Il 5 maggio è una data importante per la storia: nel 1821 morì Napoleone, nel 1944 venne scarcerato Gandhi dalla prigionia inglese; e nel 2013, proprio pochi giorni fa, si è celebrato il ventesimo anniversario dell'uscita di scena di un'auto gloriosa: la
Volvo 240, conosciuta da tutti come la vettura che ha confermato la casa costruttrice svedese quale marchio secondo a nessuno sotto il punto di vista della sicurezza.
Ormai era un passo avanti rispetto a tutte le auto in commercio, ma la
Volvo non si accontentò: la 240 dimostrò di essere la station wagon più veloce al mondo, diventando campionessa del Gruppo A, e riuscì a vincere il Campionato Europeo Turismo ETCC.
Ma le 240, sebbene prodotte in serie, non erano tutte uguali: ogni
Volvo conservava qualcosa di speciale, da condividere con colui che la guidava. Anche l'ultima 240 a uscire dalle linee di produzione fu un modello speciale, più corto e realizzato per puro divertimento.
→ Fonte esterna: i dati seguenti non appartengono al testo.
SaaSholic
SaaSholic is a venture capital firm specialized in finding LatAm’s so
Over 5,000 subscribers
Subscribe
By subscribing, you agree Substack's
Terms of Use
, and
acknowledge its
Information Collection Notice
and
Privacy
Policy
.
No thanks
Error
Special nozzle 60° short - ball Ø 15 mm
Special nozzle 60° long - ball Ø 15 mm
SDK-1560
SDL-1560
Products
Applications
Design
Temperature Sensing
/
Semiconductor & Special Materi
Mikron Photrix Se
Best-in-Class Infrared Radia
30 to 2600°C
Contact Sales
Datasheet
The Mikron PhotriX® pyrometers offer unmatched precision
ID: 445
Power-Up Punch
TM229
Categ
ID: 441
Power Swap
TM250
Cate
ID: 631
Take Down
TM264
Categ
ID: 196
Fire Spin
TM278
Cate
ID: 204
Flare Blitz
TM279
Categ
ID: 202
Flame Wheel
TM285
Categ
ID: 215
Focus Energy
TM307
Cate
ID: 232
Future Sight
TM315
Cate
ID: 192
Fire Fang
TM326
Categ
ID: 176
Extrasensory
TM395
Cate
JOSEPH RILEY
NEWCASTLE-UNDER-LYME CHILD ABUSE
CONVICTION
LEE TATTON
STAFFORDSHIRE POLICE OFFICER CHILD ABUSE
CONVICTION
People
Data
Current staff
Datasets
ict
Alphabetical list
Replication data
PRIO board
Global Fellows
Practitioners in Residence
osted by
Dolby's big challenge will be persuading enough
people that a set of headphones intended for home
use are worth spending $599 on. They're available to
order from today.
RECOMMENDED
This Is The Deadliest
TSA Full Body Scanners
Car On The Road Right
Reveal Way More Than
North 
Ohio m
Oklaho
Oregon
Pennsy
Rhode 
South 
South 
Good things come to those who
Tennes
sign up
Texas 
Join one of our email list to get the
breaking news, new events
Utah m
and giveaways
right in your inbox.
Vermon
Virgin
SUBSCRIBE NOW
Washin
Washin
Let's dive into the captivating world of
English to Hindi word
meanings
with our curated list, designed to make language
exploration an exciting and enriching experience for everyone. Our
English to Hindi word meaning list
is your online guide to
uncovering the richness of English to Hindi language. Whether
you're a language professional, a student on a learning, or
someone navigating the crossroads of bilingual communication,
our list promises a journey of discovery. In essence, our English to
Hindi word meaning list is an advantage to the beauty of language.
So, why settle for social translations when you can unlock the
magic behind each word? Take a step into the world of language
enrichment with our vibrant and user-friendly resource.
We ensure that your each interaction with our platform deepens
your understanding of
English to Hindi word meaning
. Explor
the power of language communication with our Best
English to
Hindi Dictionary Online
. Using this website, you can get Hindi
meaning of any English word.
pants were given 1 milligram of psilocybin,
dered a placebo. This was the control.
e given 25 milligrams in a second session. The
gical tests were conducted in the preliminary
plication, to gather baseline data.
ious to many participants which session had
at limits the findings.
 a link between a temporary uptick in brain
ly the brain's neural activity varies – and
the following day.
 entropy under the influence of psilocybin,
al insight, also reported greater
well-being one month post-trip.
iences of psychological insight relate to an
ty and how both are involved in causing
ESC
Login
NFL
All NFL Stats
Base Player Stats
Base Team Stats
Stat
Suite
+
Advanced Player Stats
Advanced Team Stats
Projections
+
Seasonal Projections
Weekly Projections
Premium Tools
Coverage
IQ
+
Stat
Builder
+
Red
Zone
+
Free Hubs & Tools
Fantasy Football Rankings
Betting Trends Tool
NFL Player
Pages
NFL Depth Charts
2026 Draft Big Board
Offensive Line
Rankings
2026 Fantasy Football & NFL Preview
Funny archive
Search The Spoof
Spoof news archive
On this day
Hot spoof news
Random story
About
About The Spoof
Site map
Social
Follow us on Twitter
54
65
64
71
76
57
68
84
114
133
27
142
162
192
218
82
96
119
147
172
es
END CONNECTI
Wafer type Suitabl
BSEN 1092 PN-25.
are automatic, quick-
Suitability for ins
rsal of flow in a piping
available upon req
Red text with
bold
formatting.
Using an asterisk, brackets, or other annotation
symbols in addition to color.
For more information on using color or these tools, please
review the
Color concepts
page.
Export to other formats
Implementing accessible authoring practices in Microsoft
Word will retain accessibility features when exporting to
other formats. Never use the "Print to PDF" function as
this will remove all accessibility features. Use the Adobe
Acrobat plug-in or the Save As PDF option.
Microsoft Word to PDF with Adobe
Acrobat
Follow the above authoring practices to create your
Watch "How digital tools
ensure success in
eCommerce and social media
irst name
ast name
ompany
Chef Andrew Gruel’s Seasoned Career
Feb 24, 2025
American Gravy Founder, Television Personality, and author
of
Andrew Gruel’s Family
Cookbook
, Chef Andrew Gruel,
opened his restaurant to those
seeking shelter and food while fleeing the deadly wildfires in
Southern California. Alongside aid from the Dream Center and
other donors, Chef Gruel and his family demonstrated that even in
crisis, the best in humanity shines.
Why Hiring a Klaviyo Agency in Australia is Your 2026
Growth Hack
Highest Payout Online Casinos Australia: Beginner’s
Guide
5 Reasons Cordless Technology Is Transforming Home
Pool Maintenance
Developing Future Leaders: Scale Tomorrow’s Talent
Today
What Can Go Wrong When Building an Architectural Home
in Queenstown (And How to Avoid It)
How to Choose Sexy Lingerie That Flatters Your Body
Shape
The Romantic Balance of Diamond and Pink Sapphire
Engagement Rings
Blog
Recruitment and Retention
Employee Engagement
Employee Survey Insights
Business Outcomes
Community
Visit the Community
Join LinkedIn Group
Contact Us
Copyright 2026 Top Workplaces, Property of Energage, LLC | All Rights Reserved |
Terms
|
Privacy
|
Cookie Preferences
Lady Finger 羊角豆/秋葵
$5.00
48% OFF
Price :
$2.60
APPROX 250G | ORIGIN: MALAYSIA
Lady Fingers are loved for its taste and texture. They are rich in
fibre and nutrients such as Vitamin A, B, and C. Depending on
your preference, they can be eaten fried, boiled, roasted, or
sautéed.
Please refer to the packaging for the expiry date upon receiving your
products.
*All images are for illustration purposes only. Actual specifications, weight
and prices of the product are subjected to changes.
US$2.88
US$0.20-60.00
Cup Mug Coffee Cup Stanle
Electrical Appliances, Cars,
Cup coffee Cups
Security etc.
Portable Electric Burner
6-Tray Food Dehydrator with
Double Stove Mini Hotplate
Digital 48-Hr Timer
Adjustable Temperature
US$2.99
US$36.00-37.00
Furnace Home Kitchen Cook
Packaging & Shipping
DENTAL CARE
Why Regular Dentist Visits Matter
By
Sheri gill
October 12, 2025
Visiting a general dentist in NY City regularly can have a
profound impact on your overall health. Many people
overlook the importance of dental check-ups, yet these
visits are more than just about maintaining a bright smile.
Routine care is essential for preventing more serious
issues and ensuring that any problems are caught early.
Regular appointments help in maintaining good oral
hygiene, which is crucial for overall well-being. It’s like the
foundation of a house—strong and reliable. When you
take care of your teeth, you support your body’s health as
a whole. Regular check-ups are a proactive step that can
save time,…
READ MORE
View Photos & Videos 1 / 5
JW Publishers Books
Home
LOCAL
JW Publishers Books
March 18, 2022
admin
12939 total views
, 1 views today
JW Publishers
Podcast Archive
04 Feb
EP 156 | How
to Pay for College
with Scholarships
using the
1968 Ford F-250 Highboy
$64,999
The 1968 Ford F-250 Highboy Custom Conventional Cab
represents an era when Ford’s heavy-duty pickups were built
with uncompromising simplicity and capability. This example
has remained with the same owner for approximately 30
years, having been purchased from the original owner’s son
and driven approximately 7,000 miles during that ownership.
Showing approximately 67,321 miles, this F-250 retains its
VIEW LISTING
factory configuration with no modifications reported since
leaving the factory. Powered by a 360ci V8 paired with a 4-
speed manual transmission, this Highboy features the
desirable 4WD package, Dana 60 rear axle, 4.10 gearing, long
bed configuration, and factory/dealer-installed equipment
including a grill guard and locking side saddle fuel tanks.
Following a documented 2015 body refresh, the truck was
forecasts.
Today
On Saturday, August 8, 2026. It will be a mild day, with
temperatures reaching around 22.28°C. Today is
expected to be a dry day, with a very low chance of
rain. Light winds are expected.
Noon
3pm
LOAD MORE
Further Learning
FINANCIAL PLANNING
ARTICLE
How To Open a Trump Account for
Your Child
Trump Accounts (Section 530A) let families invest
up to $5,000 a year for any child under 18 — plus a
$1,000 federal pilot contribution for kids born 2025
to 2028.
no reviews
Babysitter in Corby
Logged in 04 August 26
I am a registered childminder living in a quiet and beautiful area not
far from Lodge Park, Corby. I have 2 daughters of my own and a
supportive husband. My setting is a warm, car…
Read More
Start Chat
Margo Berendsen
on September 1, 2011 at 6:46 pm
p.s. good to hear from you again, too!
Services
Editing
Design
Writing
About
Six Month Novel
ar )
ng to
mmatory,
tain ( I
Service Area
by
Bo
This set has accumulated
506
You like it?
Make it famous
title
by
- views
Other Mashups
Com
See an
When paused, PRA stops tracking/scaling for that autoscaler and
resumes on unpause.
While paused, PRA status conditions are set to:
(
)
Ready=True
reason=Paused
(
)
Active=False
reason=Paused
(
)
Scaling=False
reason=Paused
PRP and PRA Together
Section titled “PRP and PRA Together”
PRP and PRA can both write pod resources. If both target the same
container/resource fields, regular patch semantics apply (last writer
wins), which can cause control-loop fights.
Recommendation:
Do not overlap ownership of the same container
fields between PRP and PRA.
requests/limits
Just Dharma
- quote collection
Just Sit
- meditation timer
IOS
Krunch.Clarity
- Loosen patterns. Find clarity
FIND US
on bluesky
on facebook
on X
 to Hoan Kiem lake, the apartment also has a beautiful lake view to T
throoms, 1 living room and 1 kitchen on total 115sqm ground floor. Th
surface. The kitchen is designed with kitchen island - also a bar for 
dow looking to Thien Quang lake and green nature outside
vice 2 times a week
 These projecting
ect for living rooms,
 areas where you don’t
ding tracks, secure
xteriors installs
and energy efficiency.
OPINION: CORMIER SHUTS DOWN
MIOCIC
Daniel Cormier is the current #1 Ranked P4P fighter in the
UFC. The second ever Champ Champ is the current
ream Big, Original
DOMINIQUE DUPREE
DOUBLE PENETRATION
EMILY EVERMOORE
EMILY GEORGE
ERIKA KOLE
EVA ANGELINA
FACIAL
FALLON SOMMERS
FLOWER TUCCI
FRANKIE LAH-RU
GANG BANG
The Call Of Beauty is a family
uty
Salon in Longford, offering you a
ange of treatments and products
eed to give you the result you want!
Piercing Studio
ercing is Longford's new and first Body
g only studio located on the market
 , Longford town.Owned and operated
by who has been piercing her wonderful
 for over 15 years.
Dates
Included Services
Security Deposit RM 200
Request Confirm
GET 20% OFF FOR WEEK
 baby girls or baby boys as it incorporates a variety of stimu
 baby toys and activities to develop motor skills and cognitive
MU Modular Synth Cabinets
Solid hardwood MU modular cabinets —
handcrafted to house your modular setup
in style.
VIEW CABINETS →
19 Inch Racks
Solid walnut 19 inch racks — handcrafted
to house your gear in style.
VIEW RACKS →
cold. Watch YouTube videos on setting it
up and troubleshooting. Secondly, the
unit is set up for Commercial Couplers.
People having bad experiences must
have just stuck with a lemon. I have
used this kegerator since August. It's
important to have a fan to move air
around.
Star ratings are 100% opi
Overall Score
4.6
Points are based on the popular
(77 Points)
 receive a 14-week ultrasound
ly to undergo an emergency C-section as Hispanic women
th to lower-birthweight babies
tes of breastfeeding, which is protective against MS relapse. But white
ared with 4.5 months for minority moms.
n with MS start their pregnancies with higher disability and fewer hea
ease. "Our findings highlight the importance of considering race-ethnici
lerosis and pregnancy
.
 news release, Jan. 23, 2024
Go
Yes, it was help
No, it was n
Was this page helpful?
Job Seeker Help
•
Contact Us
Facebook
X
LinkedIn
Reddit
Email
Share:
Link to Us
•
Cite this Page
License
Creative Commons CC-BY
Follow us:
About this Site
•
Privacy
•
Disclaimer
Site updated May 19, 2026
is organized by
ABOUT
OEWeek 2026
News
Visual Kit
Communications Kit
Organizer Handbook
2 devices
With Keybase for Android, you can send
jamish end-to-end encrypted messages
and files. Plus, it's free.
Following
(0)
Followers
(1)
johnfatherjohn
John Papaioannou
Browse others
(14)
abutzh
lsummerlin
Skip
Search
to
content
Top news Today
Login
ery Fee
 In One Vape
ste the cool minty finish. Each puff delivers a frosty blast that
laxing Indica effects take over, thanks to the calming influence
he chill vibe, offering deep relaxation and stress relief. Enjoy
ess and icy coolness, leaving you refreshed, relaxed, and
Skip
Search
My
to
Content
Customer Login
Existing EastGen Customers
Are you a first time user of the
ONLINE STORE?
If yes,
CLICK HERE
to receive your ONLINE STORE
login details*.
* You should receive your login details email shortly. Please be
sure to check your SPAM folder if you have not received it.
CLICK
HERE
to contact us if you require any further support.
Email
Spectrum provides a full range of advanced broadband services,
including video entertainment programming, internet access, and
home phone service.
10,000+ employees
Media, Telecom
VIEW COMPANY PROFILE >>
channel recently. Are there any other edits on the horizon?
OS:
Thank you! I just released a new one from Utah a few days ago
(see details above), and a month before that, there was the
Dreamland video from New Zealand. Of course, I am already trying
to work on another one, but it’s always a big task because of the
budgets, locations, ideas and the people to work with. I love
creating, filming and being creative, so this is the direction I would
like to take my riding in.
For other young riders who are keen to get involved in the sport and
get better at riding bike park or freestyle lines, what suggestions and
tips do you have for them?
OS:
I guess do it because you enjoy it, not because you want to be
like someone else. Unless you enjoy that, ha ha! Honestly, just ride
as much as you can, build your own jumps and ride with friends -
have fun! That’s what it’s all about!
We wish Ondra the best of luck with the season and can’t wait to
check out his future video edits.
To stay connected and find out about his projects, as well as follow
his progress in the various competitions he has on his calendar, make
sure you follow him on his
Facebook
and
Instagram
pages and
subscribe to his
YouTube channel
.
Doveva essere un modo per ringraziare l'intera squadra che aveva contribuito alla costruzione della 240. Alla consegna delle chiavi dell'ultimo esemplare a una signora svedese, il motto recitava: "l'ultima 240: la migliore".
Se fate attenzione e osservate le auto che sfrecciano attorno a voi, potete ancora vedere parecchie Volvo 240 in tutto il mondo, ancora affidabili per gli spostamenti quotidiani. Forse il lunghissimo muso, non era solo un fatto estetico: anche se sono passati 20 lunghissimi anni, non ci siamo dimenticati di lei.